VIII. Do najważniejszych elementów poczucia godności narodowej należy suwerenność, czyli posiadanie ośrodka władzy państwowej złożonego z obywateli tego samego narodu.

IX. Obserwacja wielu narodów kuli ziemskiej pozwala stwierdzić, że istnieje cały wachlarz większego lub mniejszego stopnia suwerenności, a to zależnie od umów z innymi państwami ograniczających na różnych odcinkach i w różnej mierze swobodę decyzji danego rządu.

X. Stopień, w jakim każdy naród jest suwerenny, jest wynikiem sił materialnych i moralnych tego narodu w stosunku do innych, a także do systemu sojuszników z państwami gotowymi przyjść mu z pomocą dla obrony jego terytorium lub praw.

XI. Siły materialne każdego narodu zależą (poza jego liczebnością, która grać będzie coraz mniejszą rolę) od trafnych wyborów dokonanych przez naród: a) w jego polityce zagranicznej, tj. w systemie sojuszników, b) w polityce wewnętrznej, tj. od posiadanego potencjału przemysłowego i od poczynań dających rozsądny podział zadowolenia natychmiastowego – i przyszłego.

XII. Trafny wybór sojuszów może być uzyskany tylko i wyłącznie przy stosowaniu metody racjonalnej analizy.

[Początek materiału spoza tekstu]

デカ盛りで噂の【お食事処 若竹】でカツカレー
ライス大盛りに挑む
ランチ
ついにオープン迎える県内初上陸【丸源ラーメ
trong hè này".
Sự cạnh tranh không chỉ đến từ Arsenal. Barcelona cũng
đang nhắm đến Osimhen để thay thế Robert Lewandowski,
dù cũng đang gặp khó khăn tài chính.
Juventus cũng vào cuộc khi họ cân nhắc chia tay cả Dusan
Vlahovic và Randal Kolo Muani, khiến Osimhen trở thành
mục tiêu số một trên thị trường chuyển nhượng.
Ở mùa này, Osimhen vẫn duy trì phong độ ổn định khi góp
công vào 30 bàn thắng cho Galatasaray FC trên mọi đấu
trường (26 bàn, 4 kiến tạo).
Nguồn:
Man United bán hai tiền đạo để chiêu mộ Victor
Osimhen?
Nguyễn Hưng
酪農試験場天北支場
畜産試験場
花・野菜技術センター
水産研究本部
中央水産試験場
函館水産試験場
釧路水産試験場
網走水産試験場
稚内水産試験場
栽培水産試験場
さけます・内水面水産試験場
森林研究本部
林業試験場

Tak też dokonują go rządy wszystkich narodów cywilizowanych w przeciwieństwie do ludów z epok prymitywnych, kiedy to wojny i sojusze dobierane były na podstawie kryteriów emocjonalnych.

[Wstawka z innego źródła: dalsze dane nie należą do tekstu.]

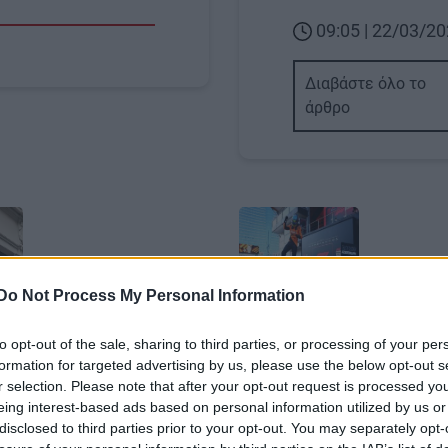
09:05 | 22/03/2
Διαβάστε όλο το
άρθρο
Image
Do Not Process My Personal Information
ΑΘΛΗΤΙΚΑ
to opt-out of the sale, sharing to third parties, or processing of your per
formation for targeted advertising by us, please use the below opt-out s
 εταιρεία της Louis
Φορμουλα 1: Ο απίστε
r selection. Please note that after your opt-out request is processed y
ίνεται χορηγός της
Πιάστρι νικητής στο
eing interest-based ads based on personal information utilized by us or
disclosed to third parties prior to your opt-out. You may separately opt-
Body
Ήταν η δεύτερη νίκη στη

XIII. Wyzbyć się należy metody wybierania sojuszników i nieprzyjaciół na podstawie nie kontrolowanych umysłem emocji i bezdyskusyjnie wyznawanych mitów z rodzaju „odwiecznego wroga: czy też uczucia zemsty.

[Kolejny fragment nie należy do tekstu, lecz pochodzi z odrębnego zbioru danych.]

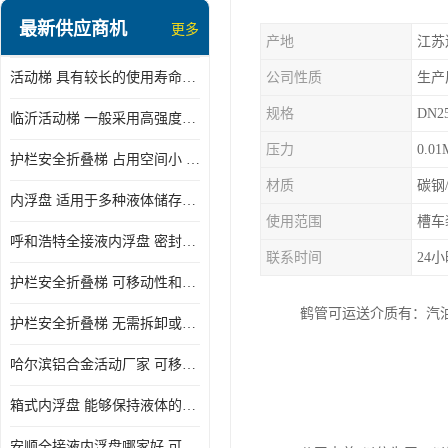
顶部装卸车鹤管
最新供应商机
更多
产地
江苏
液氯装卸鹤管
活动梯 具有较长的使用寿命和耐用性 一般采用高强度材料制造
公司性质
生产
液氨液化气鹤管
规格
DN2
临沂活动梯 一般采用高强度材料制造 可以用于多种不同的任务
定量装车系统
压力
0.01
护栏安全折叠梯 占用空间小 方便存放和搬运
低温臂旋转接头
材质
碳钢
内浮盘 适用于多种液体储存和运输 能够降低运输成本和维护成本
鹤管平台
使用范围
槽车
呼和浩特全接液内浮盘 密封性能好 有效保护液体质量
活动梯
联系时间
24
护栏安全折叠梯 可移动性和安全性较高 占用空间小
内浮盘
鹤管可运送介质有：汽
护栏安全折叠梯 无需拆卸或重新安装 占用空间小
哈尔滨铝合金活动厂家 可移动性和安全性较高 占用空间小
箱式内浮盘 能够保持液体的密闭状态 适用于多种液体储存和运输
安顺全接液内浮盘哪家好 可以自动上下浮动 密封性能好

XIV. Wyzbyć się należy naiwnej wiary, jakoby jakiekolwiek mocarstwo pragnęło nam pomóc z dobrego serca czy politowania nad naszym losem – nie zaś z powodu racjonalnych, konkretnie zaplanowanych korzyści. Wyzbyć się trzeba absurdalnej wiary, jakoby doznawane ciosy, straty i męczeństwo dawały siłę i szacunek.

XV. Wyzbyć się należy wiary, iż posiadane siły i opaty na nich stopień suwerenności zależy od stosunku sił posiadanych przed wiekami, ale zupełnie nieaktualnych obecnie. Działania powstańcze oparte na naiwnej wierze posiadania sił, których już nie ma, przynosiły nam w ciągu ubiegłych 200 lat coraz cięższe klęski i głębsze upokorzenia.

XVI. Nawet najbardziej racjonalna polityka zagraniczna rządu nie może dać pozytywnych rezultatów, to jest stopniowego postępu i wzrostu sił, jeżeli rząd nie dysponuje solidarnym i zdyscyplinowanym poparciem wszystkich obywateli. Pomysł jakoby można wzmocnić suwerenność przez odmowę poparcia i przez osłabienie własnego rządu, przez szukanie przeciw niemu pomocy u obcych rządów rzekomo pragnących nam pomóc z dobrego serca i z umiłowania praw człowieka, zamiast wzmocnienia – powodować musi osłabienie własnej suwerenności.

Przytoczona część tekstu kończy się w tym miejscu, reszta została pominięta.